---------- Records

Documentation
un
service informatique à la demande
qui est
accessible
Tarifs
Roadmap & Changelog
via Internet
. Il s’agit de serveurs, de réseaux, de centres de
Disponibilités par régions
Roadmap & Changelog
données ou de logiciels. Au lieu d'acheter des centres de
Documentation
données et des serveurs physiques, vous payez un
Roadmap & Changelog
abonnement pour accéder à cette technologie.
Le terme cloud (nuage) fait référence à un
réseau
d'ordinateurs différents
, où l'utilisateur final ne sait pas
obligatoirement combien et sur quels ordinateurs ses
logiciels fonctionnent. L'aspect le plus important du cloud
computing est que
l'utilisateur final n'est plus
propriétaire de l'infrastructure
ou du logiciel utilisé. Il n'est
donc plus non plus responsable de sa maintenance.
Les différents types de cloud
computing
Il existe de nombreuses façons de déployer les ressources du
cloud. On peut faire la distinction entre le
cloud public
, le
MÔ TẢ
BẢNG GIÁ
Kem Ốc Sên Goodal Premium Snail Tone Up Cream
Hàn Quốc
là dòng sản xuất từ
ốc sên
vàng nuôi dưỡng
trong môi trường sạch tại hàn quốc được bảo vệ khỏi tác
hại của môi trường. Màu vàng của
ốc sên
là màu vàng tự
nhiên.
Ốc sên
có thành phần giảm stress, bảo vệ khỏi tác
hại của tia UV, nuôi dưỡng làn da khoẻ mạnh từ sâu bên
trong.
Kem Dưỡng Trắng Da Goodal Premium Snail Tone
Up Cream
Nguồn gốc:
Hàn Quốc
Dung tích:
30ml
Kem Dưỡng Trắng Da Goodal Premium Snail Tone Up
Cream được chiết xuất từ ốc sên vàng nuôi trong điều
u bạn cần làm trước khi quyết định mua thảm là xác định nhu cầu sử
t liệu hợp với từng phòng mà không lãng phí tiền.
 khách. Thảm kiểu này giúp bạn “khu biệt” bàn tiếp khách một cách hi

--------------------

Aim of the task: Each line that holds the string "cloud" is to be copied from the entries above.

Final answer:
Le terme cloud (nuage) fait référence à un
logiciels fonctionnent. L'aspect le plus important du cloud
Les différents types de cloud
cloud. On peut faire la distinction entre le
cloud public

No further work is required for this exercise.